Les masques et la plume
Publié le 30 Mars 2020
Quand le style cisèle l'idée
Quand la plume de sa pointe est fleuret
Certes, l'autre est toujours là
mais le coup porte.
Lisez, savourez.
Faites que ce texte saute les murs du confinement
Faites que ce texte saute les murs du confinement
Cergy, le 30 mars 2020
Monsieur le Président,
« Je
vous fais une lettre/ Que vous lirez peut-être/ Si vous avez le
temps ». À vous qui êtes féru de littérature, cette entrée en matière
évoque sans doute quelque chose. C’est le début de la chanson de Boris
Vian Le déserteur,
écrite en 1954, entre la guerre d’Indochine et celle d’Algérie.
Aujourd’hui, quoique vous le proclamiez, nous ne sommes pas en guerre,
l’ennemi ici n’est pas humain, pas notre semblable, il n’a ni pensée ni
volonté de nuire, ignore les frontières et les différences sociales, se
reproduit à l’aveugle en sautant d’un individu à un autre. Les armes,
puisque vous tenez à ce lexique guerrier, ce sont les lits d’hôpital,
les respirateurs, les masques et les tests, c’est le nombre de médecins,
de scientifiques, de soignants. Or, depuis que vous dirigez la France,
vous êtes resté sourd aux cris d’alarme du monde de la santé et ce
qu’on pouvait lire sur la banderole d’une manif en novembre dernier -L’état compte ses sous, on comptera les morts -
résonne tragiquement aujourd’hui. Mais vous avez préféré écouter ceux
qui prônent le désengagement de l’Etat, préconisant l’optimisation des
ressources, la régulation des flux, tout ce jargon technocratique
dépourvu de chair qui noie le poisson de la réalité. Mais regardez, ce
sont les services publics qui, en ce moment, assurent majoritairement le
fonctionnement du pays : les hôpitaux, l’Education nationale et ses
milliers de professeurs, d’instituteurs si mal payés, EDF, la Poste, le
métro et la SNCF. Et ceux dont, naguère, vous avez dit qu’ils n’étaient
rien, sont maintenant tout, eux qui continuent de vider les poubelles,
de taper les produits aux caisses, de livrer des pizzas, de garantir
cette vie aussi indispensable que l’intellectuelle, la vie matérielle.
Choix
étrange que le mot « résilience », signifiant reconstruction après un
traumatisme. Nous n’en sommes pas là. Prenez garde, Monsieur le
Président, aux effets de ce temps de confinement, de bouleversement du
cours des choses. C’est un temps propice aux remises en cause. Un temps
pour désirer un nouveau monde. Pas le vôtre ! Pas celui où les
décideurs et financiers reprennent déjà sans pudeur l’antienne du
« travailler plus », jusqu’à 60 heures par semaine.

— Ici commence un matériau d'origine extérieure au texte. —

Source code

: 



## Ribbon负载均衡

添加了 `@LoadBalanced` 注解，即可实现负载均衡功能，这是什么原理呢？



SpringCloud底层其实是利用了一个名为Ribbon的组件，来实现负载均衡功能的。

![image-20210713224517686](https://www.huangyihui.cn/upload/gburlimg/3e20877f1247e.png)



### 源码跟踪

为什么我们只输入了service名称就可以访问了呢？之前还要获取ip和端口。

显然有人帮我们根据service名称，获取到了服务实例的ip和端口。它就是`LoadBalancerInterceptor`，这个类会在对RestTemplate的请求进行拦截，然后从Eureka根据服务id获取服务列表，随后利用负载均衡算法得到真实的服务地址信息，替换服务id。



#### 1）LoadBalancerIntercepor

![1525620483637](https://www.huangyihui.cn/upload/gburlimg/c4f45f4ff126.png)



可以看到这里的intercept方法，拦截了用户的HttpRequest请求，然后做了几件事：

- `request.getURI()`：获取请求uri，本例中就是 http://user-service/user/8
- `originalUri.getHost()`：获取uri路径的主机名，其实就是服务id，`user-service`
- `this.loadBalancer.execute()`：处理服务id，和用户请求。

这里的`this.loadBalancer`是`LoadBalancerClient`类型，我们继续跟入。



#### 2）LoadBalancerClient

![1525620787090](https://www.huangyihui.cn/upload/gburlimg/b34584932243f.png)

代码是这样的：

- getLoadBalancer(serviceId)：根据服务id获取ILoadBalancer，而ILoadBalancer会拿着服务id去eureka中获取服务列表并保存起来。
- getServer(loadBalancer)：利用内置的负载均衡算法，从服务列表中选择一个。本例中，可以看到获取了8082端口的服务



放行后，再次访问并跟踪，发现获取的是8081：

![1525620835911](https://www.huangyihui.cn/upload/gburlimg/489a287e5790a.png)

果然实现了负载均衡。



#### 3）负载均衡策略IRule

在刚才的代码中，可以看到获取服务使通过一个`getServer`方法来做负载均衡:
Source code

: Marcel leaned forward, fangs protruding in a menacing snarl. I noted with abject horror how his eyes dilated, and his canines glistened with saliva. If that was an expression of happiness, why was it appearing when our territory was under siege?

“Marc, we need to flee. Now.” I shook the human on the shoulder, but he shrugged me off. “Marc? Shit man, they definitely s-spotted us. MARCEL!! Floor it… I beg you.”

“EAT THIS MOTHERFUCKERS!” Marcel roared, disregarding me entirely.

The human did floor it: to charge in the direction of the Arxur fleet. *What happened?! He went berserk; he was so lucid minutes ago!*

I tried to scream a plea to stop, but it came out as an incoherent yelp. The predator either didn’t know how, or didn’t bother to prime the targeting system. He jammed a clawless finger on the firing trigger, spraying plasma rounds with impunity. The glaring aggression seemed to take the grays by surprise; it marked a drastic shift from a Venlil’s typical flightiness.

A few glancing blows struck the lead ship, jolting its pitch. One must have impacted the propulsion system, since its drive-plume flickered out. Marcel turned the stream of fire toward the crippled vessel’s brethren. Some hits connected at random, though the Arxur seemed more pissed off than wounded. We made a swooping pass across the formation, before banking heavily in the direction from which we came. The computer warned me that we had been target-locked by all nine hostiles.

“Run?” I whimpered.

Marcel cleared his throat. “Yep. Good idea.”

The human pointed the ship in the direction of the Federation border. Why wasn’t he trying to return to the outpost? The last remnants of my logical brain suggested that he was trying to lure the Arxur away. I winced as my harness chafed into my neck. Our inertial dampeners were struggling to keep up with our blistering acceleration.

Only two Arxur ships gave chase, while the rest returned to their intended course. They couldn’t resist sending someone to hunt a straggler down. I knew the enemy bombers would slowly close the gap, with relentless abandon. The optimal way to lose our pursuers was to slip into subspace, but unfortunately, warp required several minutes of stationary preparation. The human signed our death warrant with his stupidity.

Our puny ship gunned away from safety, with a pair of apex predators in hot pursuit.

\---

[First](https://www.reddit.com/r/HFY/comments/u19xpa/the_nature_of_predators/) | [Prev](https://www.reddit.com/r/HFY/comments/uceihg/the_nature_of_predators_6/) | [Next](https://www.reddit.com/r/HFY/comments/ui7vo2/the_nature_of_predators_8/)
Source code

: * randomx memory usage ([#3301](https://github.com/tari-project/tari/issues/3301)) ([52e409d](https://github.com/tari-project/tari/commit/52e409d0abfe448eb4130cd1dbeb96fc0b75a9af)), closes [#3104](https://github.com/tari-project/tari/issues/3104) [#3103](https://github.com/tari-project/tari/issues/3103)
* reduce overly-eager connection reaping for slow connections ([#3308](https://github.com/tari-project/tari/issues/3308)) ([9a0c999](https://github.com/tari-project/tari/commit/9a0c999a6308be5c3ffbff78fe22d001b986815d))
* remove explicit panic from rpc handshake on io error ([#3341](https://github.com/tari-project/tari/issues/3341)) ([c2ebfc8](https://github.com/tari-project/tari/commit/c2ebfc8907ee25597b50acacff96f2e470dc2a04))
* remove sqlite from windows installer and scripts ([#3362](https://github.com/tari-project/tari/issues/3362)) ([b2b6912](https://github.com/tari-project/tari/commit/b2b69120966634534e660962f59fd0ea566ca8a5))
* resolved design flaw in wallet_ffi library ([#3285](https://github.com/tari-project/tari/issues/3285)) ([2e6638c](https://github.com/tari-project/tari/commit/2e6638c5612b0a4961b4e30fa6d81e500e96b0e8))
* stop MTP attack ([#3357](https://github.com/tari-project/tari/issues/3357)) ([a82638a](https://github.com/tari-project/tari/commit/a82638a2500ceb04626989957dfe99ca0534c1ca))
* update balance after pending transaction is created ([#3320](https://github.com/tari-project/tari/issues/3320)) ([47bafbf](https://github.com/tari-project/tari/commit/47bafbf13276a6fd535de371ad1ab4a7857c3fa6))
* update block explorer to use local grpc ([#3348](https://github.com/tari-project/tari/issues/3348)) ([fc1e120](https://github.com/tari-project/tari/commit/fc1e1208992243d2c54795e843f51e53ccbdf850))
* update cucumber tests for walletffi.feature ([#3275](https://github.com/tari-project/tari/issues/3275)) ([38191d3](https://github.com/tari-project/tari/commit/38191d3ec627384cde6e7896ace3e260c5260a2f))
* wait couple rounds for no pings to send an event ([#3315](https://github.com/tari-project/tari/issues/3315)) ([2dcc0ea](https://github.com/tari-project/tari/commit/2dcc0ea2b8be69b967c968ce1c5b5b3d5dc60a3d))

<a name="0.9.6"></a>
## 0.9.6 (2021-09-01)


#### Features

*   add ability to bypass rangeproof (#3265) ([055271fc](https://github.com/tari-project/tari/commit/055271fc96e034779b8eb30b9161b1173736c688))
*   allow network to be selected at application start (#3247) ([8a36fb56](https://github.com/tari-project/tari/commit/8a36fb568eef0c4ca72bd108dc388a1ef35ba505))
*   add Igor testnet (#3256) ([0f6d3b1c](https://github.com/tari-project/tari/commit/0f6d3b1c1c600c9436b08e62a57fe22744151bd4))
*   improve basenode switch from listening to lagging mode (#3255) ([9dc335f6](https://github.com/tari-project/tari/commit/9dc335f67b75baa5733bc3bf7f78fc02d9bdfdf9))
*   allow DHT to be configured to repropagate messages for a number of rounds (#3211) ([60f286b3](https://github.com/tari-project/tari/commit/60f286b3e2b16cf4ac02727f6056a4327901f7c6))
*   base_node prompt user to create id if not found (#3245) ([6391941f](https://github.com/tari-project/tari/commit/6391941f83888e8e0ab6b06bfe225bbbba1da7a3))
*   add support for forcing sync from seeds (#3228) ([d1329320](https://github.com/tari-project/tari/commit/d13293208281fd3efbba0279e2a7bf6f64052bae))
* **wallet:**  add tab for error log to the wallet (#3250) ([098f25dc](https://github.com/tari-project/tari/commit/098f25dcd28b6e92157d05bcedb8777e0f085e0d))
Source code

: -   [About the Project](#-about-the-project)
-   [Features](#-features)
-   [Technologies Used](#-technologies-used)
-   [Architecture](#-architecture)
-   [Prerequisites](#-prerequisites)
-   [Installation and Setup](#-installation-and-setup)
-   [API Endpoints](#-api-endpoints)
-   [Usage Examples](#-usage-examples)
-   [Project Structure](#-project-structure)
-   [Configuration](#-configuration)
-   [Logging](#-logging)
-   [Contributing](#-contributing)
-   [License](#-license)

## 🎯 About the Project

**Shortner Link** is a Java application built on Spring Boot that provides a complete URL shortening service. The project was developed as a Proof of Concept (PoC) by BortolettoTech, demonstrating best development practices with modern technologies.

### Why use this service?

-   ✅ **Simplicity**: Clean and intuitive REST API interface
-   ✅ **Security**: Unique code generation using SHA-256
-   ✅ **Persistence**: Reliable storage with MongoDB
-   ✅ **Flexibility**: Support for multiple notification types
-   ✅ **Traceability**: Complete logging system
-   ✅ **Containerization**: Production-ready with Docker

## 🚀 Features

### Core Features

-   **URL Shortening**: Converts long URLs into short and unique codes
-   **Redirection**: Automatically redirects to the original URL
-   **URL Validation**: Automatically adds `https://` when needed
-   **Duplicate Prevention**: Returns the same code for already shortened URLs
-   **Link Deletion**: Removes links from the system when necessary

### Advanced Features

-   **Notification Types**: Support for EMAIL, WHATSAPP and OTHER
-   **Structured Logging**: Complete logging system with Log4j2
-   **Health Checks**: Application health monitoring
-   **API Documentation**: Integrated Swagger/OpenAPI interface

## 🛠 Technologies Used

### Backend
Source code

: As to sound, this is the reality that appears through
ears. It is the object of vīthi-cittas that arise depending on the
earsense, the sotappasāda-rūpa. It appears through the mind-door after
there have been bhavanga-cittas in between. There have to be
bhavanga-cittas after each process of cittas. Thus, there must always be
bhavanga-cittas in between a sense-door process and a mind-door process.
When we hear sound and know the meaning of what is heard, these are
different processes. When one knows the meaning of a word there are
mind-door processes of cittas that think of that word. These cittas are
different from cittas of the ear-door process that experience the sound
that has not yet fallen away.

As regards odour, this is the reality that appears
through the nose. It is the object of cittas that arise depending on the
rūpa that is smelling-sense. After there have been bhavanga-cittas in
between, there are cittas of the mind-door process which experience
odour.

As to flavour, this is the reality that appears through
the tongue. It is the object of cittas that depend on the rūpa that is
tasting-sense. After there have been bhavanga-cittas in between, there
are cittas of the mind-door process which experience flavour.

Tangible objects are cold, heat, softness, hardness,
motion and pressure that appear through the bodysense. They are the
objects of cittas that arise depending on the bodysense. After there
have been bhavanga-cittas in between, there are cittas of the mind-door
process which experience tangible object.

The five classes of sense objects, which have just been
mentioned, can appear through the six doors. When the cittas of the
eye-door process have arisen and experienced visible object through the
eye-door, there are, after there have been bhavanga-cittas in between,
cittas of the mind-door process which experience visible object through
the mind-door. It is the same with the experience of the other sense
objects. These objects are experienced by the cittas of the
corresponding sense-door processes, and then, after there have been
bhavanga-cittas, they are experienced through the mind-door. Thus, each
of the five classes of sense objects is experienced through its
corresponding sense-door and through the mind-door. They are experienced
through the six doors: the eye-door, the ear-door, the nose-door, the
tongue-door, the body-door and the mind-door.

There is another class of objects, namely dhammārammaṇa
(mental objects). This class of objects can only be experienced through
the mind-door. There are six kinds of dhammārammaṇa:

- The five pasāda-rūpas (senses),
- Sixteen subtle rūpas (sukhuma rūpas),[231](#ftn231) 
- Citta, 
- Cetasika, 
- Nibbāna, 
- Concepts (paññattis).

Nous sommes nombreux
à ne plus vouloir d’un monde dont l’épidémie révèle les inégalités
criantes, Nombreux à vouloir au contraire un monde où les besoins
essentiels, se nourrir sainement, se soigner, se loger, s’éduquer, se
cultiver, soient garantis à tous, un monde dont les solidarités
actuelles montrent, justement, la possibilité. Sachez, Monsieur le
Président, que nous ne laisserons plus nous voler notre vie, nous
n’avons qu’elle, et « rien ne vaut la vie » - chanson, encore, d’Alain
Souchon. Ni bâillonner durablement nos libertés démocratiques,
aujourd’hui restreintes, liberté qui permet à ma lettre – contrairement
à celle de Boris Vian, interdite de radio – d’être lue ce matin sur les
ondes d’une radio nationale.
Annie Ernaux(°)
(°) Annie Ernaux est écrivain. Elle vit à Cergy, en région parisienne. Son œuvre oscille entre l'autobiographie et la sociologie, l'intime et le collectif. Dans cette lettre adressée à Emmanuel Macron, elle interroge la rhétorique martiale du Président.
(°) Annie Ernaux est écrivain. Elle vit à Cergy, en région parisienne. Son œuvre oscille entre l'autobiographie et la sociologie, l'intime et le collectif. Dans cette lettre adressée à Emmanuel Macron, elle interroge la rhétorique martiale du Président.